The following weekend, her best friend Isha dropped by on a Saturday afternoon. Janaki did not know that Rohan had called her to come by and talk to Janaki to see if she could get Janaki to open up about what is going on. After the initial pleasantries, Isha asked, “So what’s going on Janaki? You’ve missed the last 3 girl’s lunches, you don’t pick up your phone anymore. What’s happening?”

“I don’t know,” Janaki sighed. “I feel like I’m getting sick but I never actually get a cold or the flu or anything. I’m just tired all the time. And I have these terrible headaches that don’t go away no matter what I do.”

“You’ve been almost getting sick for 3 months?” Isha asked skeptically.

“I don’t know,” Janaki sighed.t

“Do you think this is connected with your miscarriage?” asked Isha carefully.

“I don’t know! I don’t know! Why does everyone ask me questions that I don’t know the answer to?” Janaki raised her voice and it was the most emotion Isha had seen from her since she found out she was pregnant 4 months ago. “My head hurts. I’m getting an asprin.”

To Isha, it felt like Janaki’s body was sitting on the same sofa but her mind was 1,000 miles away and just could not be reached. When Janaki went to get the medicine, Isha mentioned to Rohan that she also thought something was wrong.

“Maybe you should call her doctor and tell him the symptoms. That might get her to go see him and get treated for whatever this is,” Isha suggested. “She doesn’t seem to have much energy so she might not fight you on it.”

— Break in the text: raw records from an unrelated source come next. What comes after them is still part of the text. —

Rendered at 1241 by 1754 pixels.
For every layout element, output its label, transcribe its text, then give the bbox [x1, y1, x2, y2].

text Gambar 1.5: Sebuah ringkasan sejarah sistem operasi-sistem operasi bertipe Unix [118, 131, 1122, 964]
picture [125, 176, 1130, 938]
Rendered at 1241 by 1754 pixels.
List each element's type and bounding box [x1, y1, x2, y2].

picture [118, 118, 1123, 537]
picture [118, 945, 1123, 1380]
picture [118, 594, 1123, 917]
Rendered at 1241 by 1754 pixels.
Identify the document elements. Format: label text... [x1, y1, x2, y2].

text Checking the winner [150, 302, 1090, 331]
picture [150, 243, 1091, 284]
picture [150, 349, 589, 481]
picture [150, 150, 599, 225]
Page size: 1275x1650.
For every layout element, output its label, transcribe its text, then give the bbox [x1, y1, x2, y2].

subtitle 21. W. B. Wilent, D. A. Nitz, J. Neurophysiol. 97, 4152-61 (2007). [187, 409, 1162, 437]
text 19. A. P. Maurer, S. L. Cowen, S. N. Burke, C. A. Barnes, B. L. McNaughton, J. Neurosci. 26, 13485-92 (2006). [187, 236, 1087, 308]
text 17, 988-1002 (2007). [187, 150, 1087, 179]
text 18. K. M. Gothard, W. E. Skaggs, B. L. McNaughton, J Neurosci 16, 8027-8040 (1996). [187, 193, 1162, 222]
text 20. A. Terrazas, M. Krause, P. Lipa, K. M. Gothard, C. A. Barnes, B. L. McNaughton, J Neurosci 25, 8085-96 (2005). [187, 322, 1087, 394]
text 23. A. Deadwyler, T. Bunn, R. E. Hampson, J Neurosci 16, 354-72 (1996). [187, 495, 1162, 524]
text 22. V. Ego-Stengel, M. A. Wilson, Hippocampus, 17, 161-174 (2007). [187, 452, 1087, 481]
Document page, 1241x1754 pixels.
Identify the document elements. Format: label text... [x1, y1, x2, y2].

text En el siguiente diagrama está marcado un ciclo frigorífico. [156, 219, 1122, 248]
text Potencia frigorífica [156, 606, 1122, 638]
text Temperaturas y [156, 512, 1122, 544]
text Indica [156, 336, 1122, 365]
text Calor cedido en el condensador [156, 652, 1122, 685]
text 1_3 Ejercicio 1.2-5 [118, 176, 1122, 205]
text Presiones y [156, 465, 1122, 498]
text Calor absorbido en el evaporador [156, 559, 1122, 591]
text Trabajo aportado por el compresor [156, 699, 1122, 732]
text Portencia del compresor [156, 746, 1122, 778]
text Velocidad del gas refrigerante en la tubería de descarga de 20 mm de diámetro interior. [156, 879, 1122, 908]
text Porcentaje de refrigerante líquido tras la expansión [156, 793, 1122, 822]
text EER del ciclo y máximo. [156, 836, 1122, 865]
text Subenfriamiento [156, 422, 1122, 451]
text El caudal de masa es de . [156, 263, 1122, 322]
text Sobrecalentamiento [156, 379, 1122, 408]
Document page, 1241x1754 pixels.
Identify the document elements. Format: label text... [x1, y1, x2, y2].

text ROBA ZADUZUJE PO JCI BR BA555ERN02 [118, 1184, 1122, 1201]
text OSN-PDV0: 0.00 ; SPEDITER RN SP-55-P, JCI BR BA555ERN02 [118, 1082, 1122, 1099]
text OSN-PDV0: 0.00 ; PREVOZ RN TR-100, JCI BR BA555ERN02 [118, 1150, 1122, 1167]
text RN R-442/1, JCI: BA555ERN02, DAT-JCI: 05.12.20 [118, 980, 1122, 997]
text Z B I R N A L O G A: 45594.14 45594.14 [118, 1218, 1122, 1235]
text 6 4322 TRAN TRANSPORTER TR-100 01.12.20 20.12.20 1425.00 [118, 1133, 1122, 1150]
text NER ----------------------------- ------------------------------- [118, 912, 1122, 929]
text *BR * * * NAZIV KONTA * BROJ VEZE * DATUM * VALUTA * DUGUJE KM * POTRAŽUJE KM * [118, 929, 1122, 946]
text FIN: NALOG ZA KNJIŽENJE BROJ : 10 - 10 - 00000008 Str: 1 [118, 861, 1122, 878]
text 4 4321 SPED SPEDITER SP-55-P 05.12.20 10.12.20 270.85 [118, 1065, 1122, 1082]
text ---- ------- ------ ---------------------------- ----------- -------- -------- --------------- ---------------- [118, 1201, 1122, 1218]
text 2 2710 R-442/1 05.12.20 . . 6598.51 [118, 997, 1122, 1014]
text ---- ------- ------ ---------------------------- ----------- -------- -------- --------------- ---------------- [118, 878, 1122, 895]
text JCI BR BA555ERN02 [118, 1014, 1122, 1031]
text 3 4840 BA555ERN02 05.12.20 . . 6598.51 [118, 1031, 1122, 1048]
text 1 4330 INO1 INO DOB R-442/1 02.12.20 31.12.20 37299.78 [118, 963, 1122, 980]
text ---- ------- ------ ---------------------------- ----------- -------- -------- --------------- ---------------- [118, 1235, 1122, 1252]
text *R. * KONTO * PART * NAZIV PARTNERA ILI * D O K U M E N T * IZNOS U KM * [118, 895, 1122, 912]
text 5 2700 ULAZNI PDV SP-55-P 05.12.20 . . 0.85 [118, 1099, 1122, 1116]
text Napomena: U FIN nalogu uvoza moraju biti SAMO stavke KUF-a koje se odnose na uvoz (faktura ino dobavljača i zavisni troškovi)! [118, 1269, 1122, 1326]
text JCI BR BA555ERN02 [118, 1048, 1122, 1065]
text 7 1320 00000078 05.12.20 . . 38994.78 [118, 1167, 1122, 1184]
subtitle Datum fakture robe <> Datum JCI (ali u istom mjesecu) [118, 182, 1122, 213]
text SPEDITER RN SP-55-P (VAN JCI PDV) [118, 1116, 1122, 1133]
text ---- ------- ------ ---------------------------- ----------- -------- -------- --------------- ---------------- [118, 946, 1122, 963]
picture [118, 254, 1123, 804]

Isha was right. When Rohan suggested that Janaki see the doctor at a time he had scheduled the appointment, her answer was of complacence as she did not have the energy or desire to fight his request. The doctor did a full physical and quickly determined that there was no physical basis to her symptoms and that most likely she was depressed. It was difficult for Rohan to hear but he was relieved that there was an explanation for the symptoms. The doctor gave them the option of taking anti-depressants or seeing a therapist first. They both chose the latter and have scheduled her first appointment.

This story shows some of the realistic obstacles that are encountered when talking to a person is depressed. Many times they don’t know why they feel what they feel, while friends and family try their hardest to help without much avail.

If you or someone you know might be depressed, please see your physician or a mental health care professional right away. Depression is one of the most easily treatable emotional health conditions and with the right treatment, you can resume living a healthy life.